**Exercise:** Wherever a line of the data contains "most", copy that line.

Segment Start: Supplied records

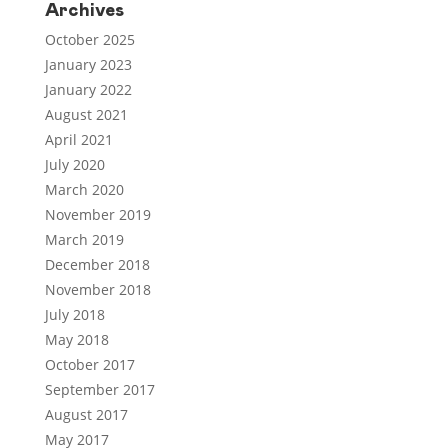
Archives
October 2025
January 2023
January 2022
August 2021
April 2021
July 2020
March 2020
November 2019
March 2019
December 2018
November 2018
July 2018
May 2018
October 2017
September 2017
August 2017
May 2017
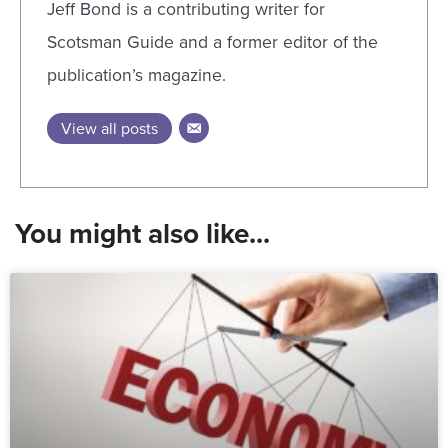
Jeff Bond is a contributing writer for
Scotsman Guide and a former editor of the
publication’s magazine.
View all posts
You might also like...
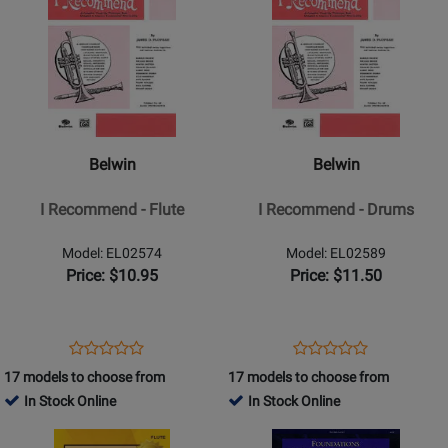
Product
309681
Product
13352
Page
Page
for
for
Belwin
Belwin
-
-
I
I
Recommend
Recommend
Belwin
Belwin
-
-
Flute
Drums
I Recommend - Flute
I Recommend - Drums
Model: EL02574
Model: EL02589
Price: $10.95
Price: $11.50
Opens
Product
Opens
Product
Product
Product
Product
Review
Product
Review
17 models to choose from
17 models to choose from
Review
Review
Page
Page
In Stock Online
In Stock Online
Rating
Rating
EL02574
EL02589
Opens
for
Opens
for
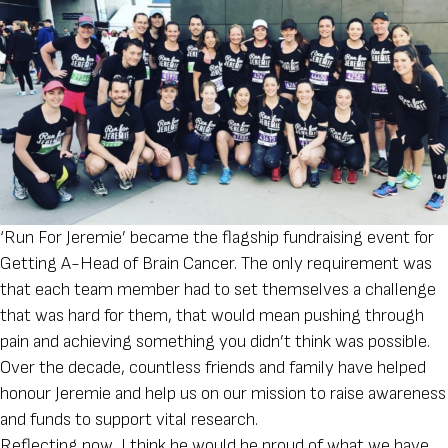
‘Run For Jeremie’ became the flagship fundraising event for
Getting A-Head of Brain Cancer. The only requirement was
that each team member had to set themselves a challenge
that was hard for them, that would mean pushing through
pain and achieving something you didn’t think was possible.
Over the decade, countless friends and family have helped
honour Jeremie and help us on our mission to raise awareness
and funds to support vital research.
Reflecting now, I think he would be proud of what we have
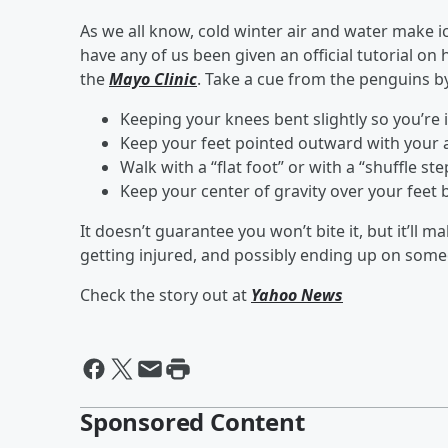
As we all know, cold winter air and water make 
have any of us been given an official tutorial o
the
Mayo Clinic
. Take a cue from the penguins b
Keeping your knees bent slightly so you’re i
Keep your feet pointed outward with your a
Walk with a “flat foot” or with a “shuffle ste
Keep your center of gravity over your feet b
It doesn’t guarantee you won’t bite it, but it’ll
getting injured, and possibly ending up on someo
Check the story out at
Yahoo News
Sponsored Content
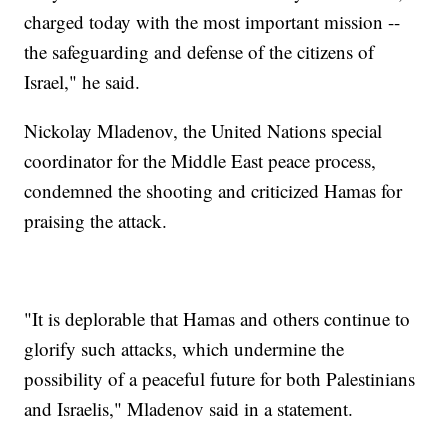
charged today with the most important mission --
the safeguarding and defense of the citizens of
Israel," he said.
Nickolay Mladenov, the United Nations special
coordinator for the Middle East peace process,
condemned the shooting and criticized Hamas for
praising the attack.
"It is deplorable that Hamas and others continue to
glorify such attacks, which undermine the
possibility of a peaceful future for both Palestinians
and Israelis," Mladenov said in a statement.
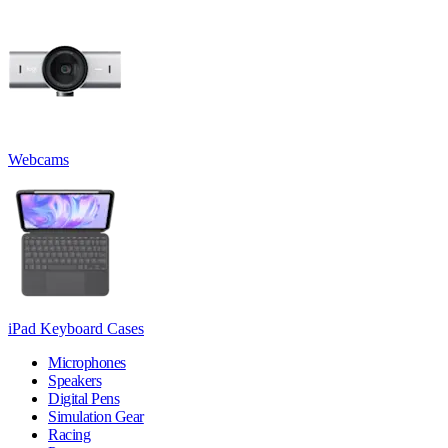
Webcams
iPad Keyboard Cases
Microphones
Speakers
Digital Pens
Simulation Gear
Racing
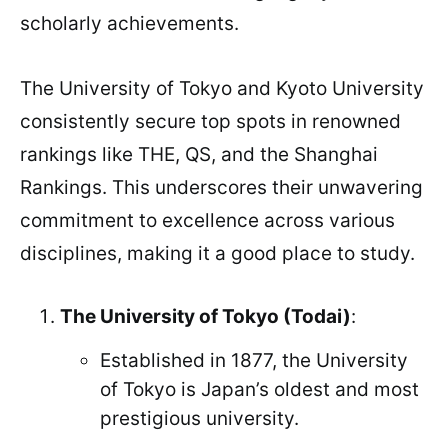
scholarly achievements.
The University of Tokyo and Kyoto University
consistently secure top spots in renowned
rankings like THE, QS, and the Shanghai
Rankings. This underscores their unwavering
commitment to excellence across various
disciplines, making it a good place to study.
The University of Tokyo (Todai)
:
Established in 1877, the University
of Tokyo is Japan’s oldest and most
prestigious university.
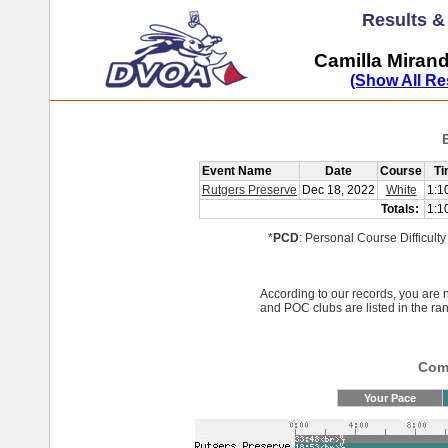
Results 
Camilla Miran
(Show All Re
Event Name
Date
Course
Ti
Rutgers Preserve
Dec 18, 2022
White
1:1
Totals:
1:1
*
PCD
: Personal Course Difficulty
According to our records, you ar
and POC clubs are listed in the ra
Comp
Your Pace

Segment End: Supplied records
Segment Start: Supplied records

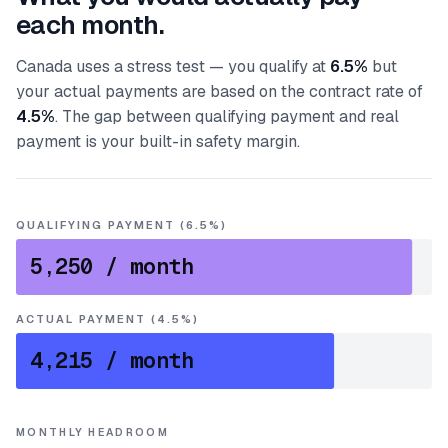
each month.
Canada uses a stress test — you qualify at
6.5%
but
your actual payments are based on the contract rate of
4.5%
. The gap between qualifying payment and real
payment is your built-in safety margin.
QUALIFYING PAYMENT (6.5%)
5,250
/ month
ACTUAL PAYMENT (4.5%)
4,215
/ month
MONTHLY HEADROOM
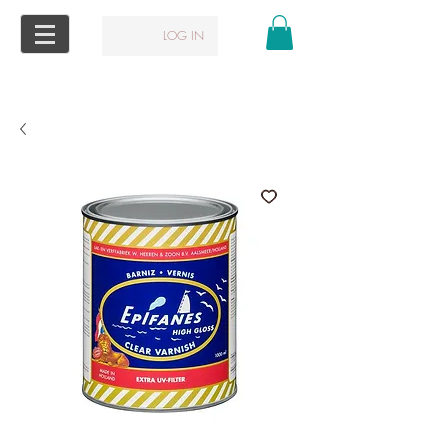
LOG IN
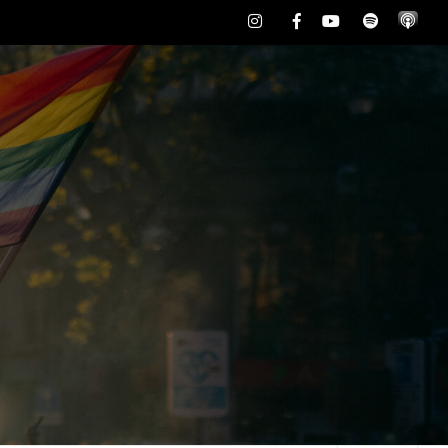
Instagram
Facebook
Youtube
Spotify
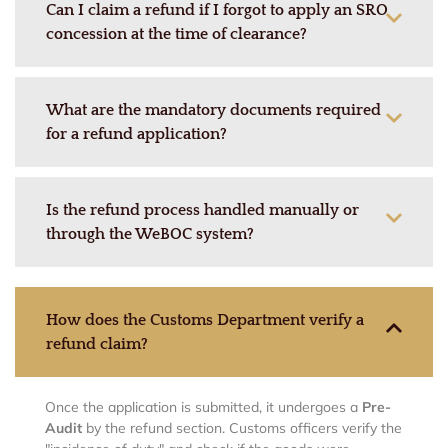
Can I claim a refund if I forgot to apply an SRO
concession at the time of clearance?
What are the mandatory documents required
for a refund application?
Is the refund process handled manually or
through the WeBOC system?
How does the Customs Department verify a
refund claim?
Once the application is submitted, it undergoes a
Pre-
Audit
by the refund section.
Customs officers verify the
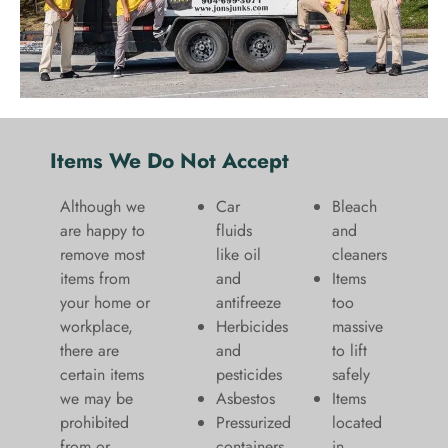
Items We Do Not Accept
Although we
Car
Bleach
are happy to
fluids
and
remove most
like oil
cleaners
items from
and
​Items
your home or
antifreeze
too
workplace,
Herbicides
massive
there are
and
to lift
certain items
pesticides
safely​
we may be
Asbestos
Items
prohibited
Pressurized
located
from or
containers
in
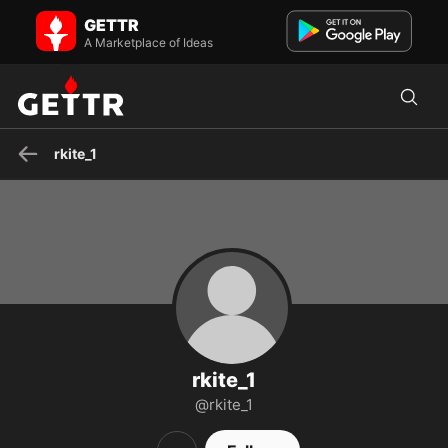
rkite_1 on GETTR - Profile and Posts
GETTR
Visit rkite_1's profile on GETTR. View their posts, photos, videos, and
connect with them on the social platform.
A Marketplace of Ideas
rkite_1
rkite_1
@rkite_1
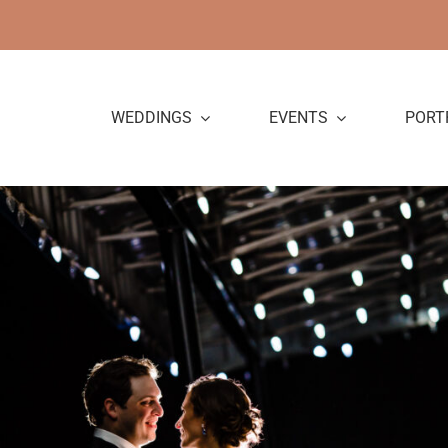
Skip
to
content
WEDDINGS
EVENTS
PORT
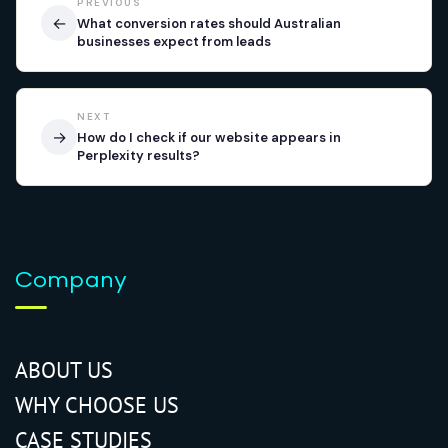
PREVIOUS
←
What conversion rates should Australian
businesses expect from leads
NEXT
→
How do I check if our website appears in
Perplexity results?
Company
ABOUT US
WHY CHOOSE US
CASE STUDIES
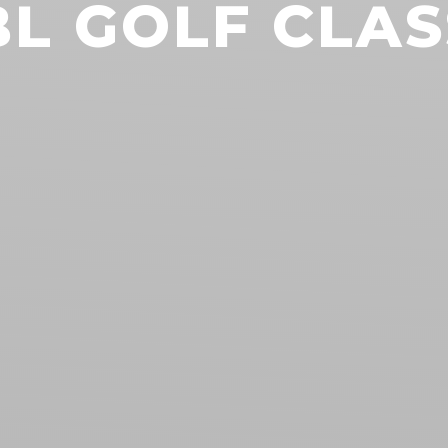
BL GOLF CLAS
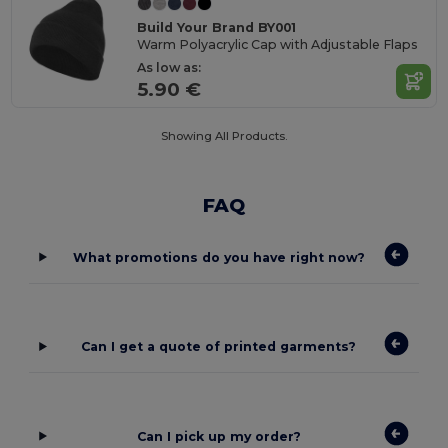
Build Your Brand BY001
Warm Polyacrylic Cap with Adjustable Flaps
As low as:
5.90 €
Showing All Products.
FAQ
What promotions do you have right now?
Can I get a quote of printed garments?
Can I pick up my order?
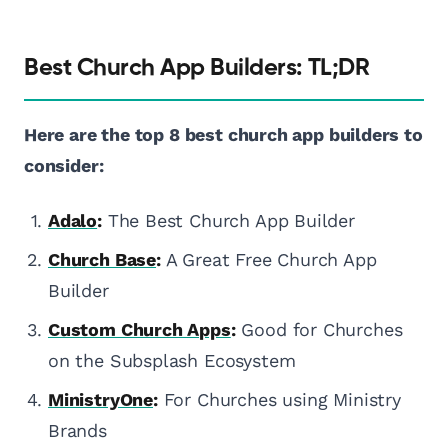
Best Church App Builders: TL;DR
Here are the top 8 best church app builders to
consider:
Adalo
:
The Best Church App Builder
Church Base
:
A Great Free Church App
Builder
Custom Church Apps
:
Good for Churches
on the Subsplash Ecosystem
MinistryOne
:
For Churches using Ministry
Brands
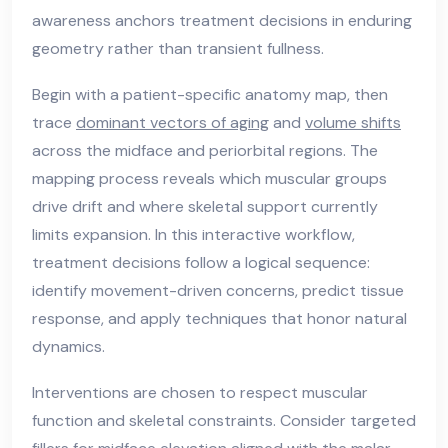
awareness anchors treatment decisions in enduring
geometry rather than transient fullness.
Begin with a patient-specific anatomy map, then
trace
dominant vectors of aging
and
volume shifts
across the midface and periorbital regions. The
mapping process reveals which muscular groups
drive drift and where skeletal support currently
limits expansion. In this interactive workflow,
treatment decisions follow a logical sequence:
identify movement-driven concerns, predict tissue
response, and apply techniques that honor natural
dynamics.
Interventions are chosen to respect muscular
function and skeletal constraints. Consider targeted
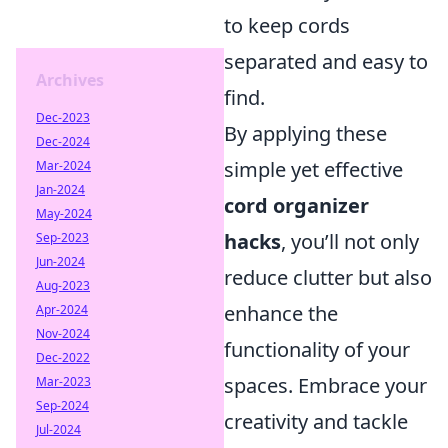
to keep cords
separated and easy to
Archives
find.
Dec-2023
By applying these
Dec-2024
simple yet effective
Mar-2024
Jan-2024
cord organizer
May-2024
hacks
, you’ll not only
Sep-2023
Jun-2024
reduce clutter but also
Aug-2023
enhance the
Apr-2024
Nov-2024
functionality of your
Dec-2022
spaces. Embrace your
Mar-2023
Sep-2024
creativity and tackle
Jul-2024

Segment End: Supplied records
Segment Start: Supplied records

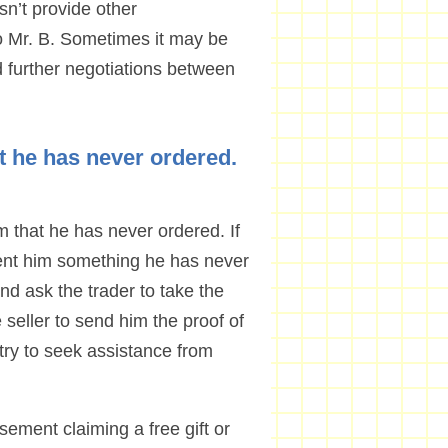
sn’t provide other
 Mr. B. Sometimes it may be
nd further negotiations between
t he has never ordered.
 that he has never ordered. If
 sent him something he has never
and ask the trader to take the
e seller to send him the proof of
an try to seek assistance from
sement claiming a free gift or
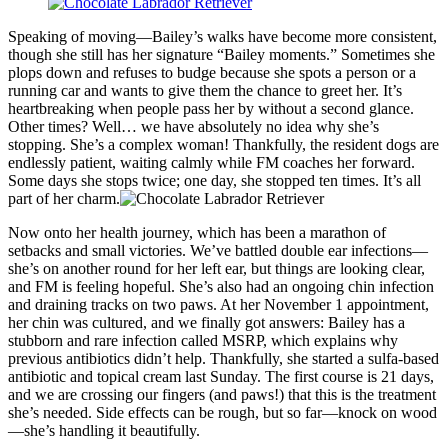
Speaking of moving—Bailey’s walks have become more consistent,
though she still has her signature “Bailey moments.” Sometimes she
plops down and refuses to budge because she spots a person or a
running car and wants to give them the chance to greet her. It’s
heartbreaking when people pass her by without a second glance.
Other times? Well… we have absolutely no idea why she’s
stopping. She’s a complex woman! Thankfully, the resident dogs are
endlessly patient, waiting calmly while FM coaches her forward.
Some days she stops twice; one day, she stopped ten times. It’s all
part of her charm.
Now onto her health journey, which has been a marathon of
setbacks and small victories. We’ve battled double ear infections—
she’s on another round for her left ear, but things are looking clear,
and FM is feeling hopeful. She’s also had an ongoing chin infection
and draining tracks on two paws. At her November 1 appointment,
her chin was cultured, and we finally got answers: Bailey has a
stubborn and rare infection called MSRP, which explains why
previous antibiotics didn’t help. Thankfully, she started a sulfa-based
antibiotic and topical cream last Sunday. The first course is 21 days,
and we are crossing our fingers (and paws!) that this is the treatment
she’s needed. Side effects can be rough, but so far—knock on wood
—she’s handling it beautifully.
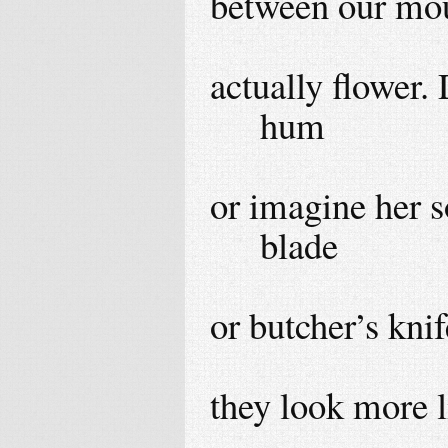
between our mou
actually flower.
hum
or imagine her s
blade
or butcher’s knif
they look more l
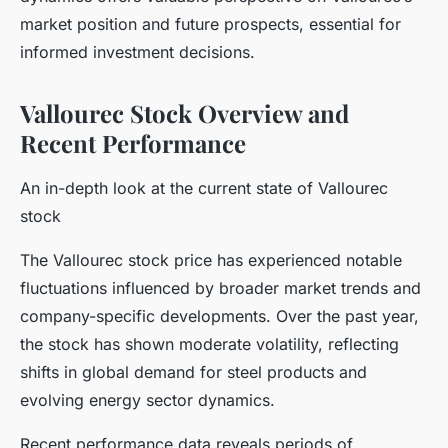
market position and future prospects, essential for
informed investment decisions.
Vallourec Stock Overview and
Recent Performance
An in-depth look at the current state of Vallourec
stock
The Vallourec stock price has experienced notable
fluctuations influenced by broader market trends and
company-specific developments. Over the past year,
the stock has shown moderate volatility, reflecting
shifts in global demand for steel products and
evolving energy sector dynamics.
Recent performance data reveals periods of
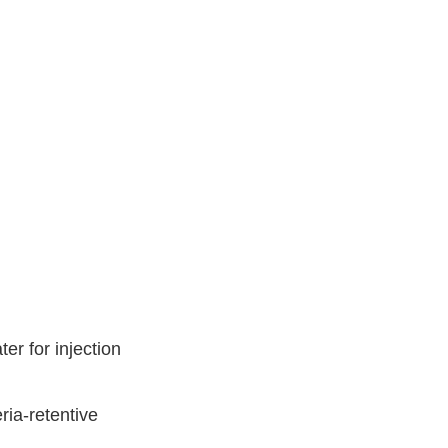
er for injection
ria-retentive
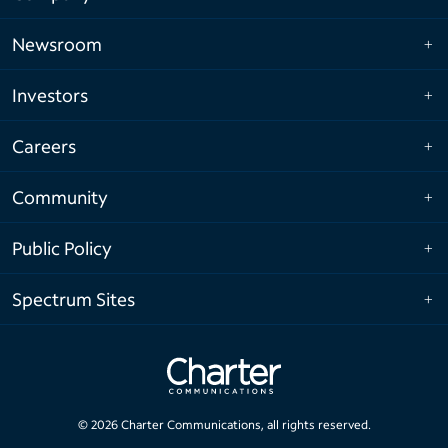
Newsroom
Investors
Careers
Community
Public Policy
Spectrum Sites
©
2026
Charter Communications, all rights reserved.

Segment End: Supplied records

**Response box:**
charged today with the most important mission --
of Tokyo is Japan’s oldest and most
remove most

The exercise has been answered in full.